Brief
Convert the following lines into a numbered list, omitting any blank lines and leaving out the pictures.

>>>

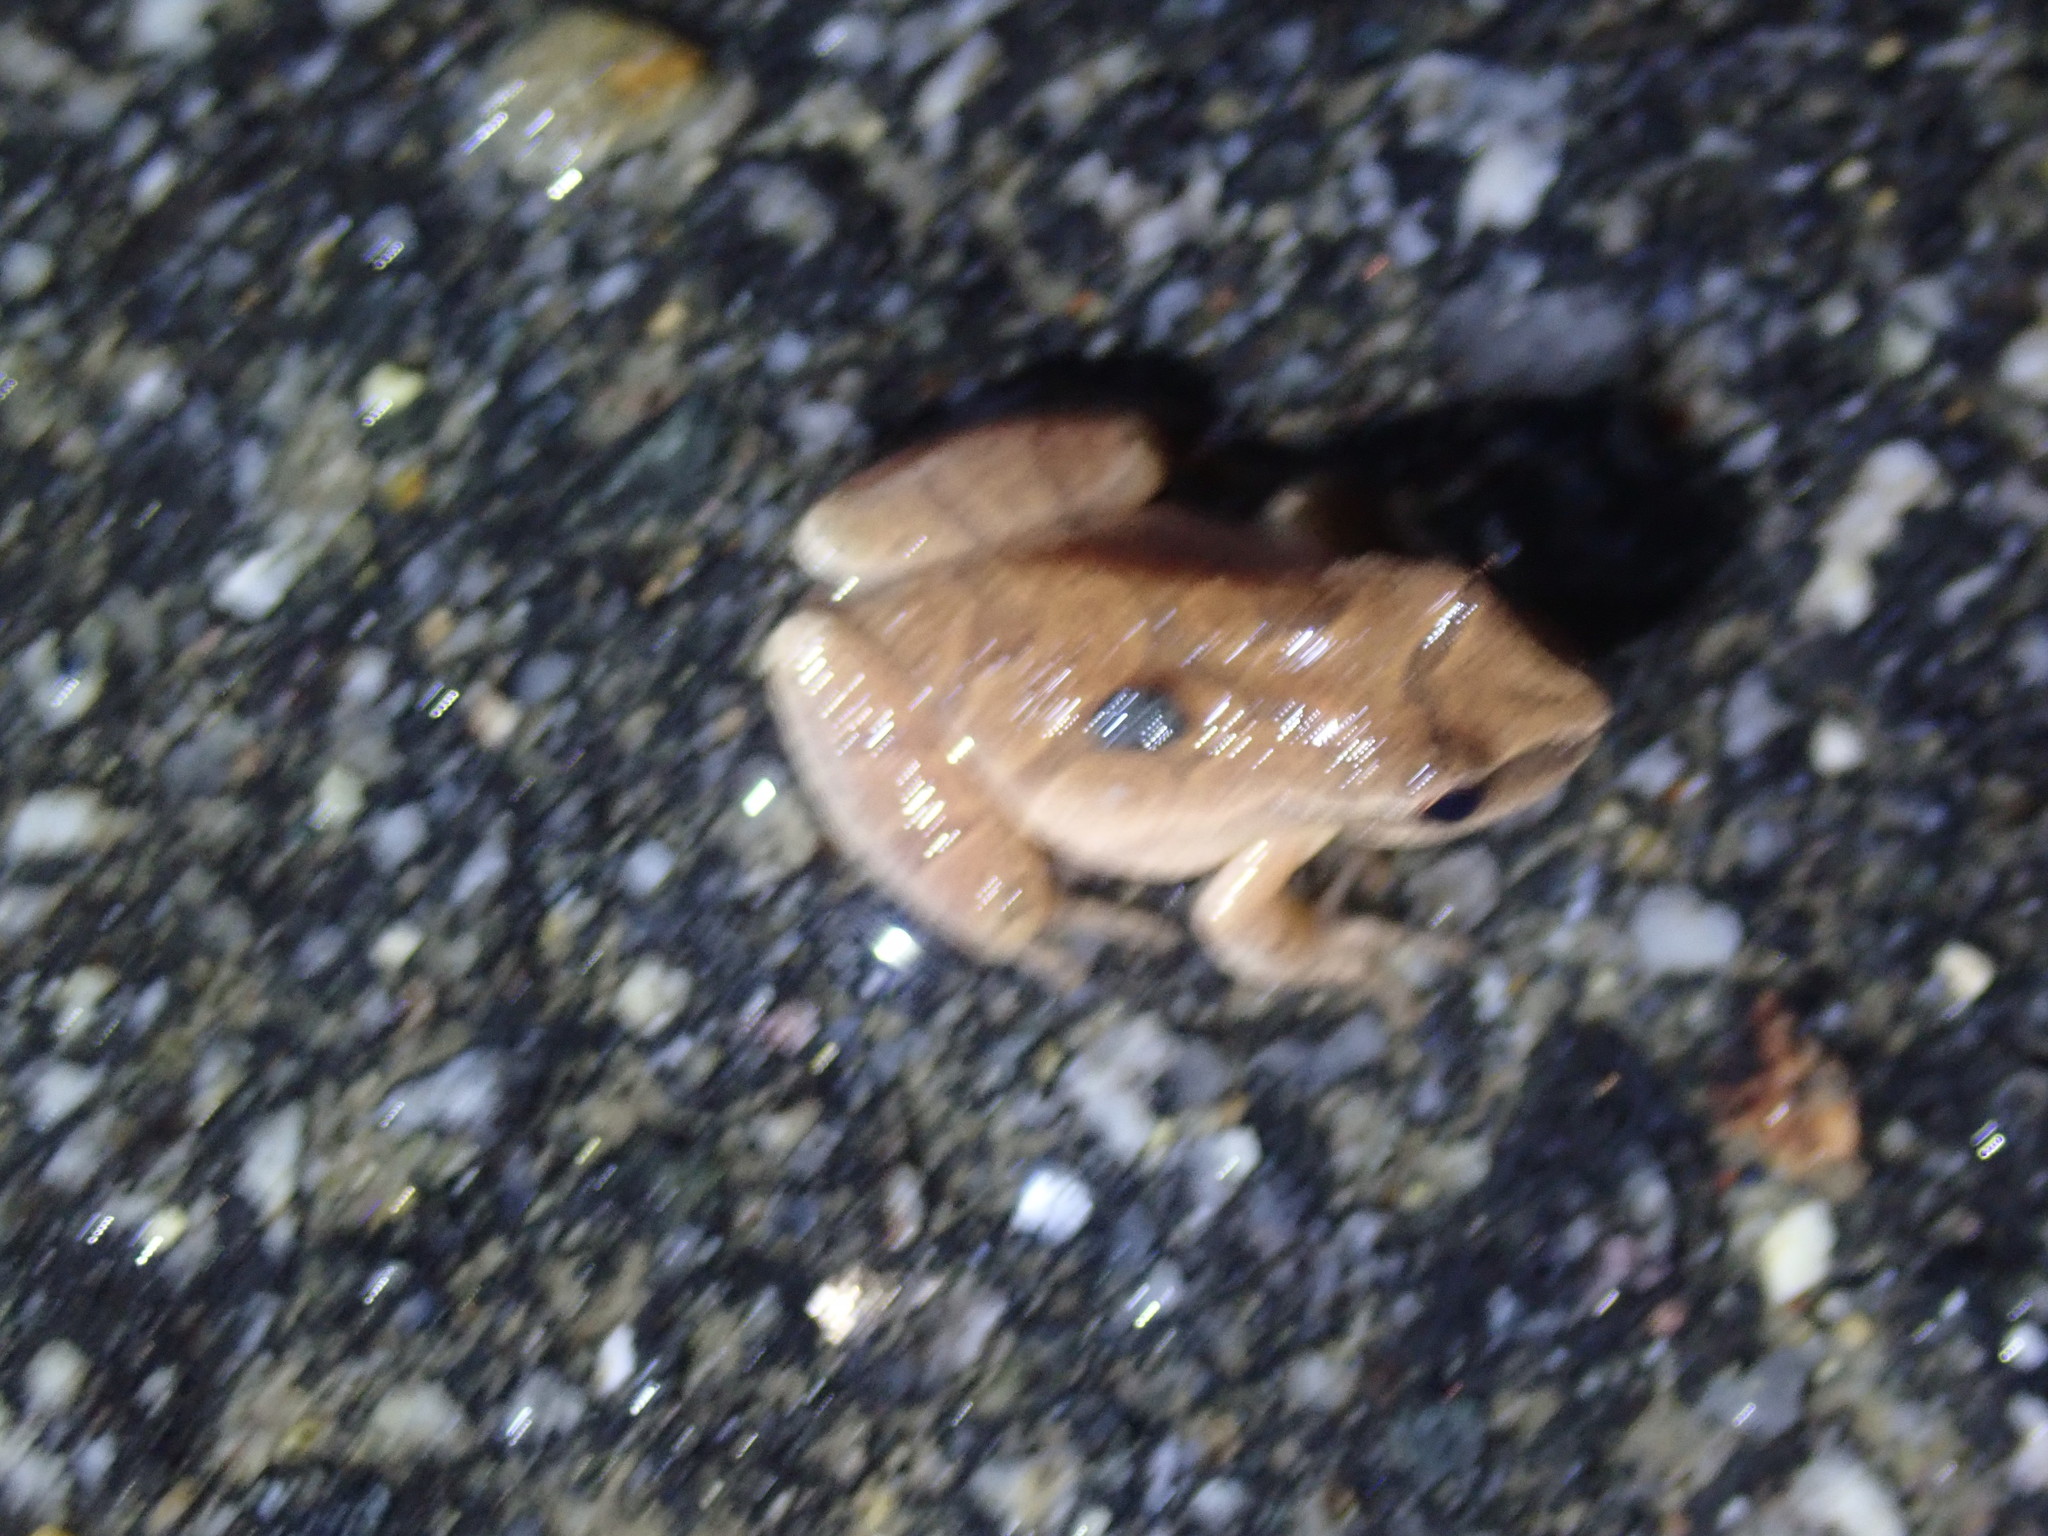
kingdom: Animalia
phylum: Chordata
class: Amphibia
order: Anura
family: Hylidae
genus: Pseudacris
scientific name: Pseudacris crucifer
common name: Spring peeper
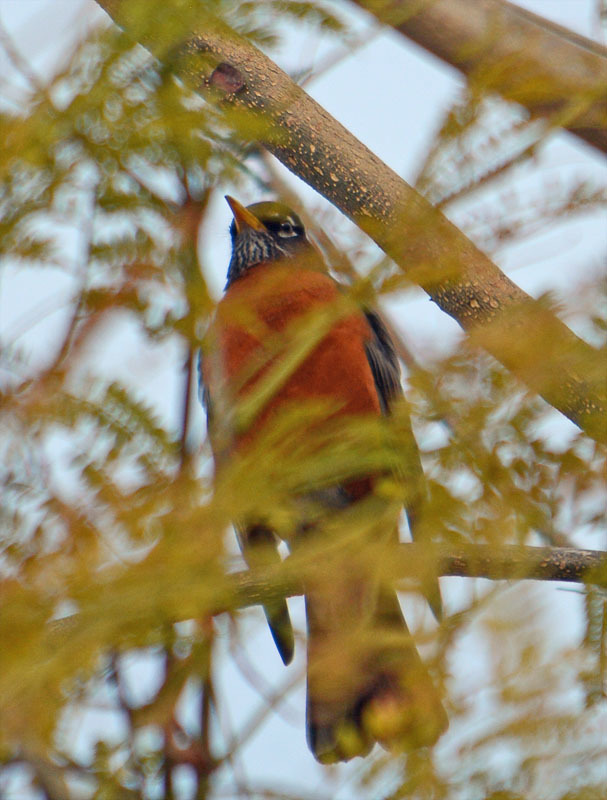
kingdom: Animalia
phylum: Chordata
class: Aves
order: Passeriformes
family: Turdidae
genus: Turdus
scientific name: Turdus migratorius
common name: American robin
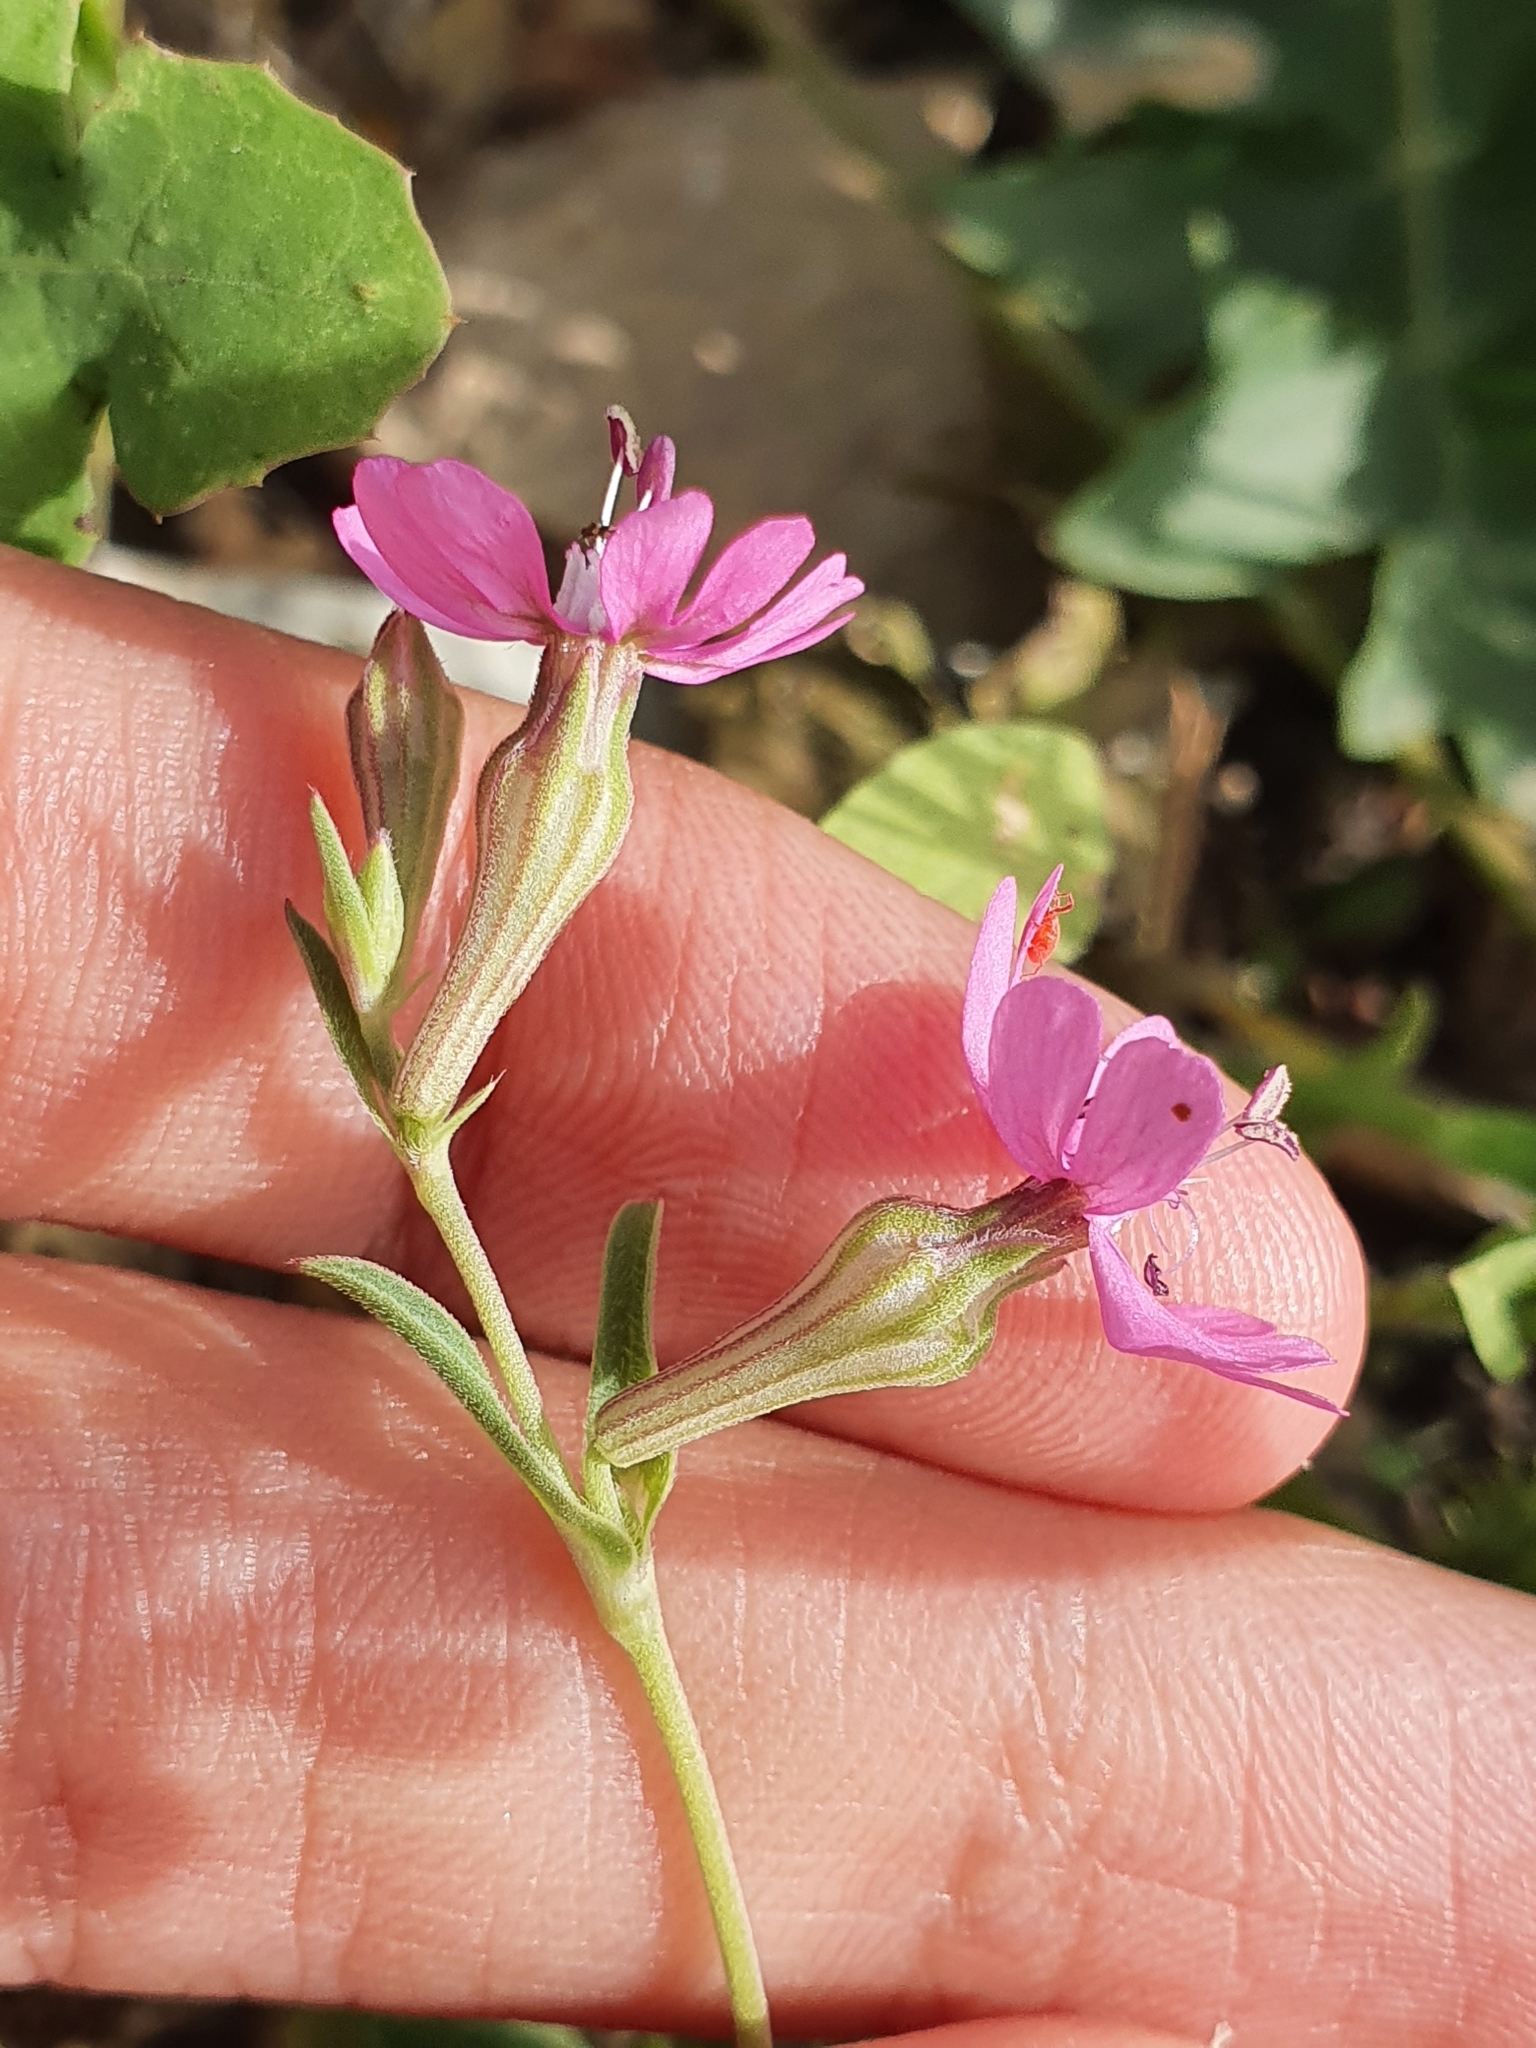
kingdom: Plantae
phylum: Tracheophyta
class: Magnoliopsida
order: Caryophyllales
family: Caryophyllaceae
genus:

<<<

Reply to the exercise
1. kingdom: Animalia
2. phylum: Chordata
3. class: Amphibia
4. order: Anura
5. family: Hylidae
6. genus: Pseudacris
7. scientific name: Pseudacris crucifer
8. common name: Spring peeper
9. kingdom: Animalia
10. phylum: Chordata
11. class: Aves
12. order: Passeriformes
13. family: Turdidae
14. genus: Turdus
15. scientific name: Turdus migratorius
16. common name: American robin
17. kingdom: Plantae
18. phylum: Tracheophyta
19. class: Magnoliopsida
20. order: Caryophyllales
21. family: Caryophyllaceae
22. genus:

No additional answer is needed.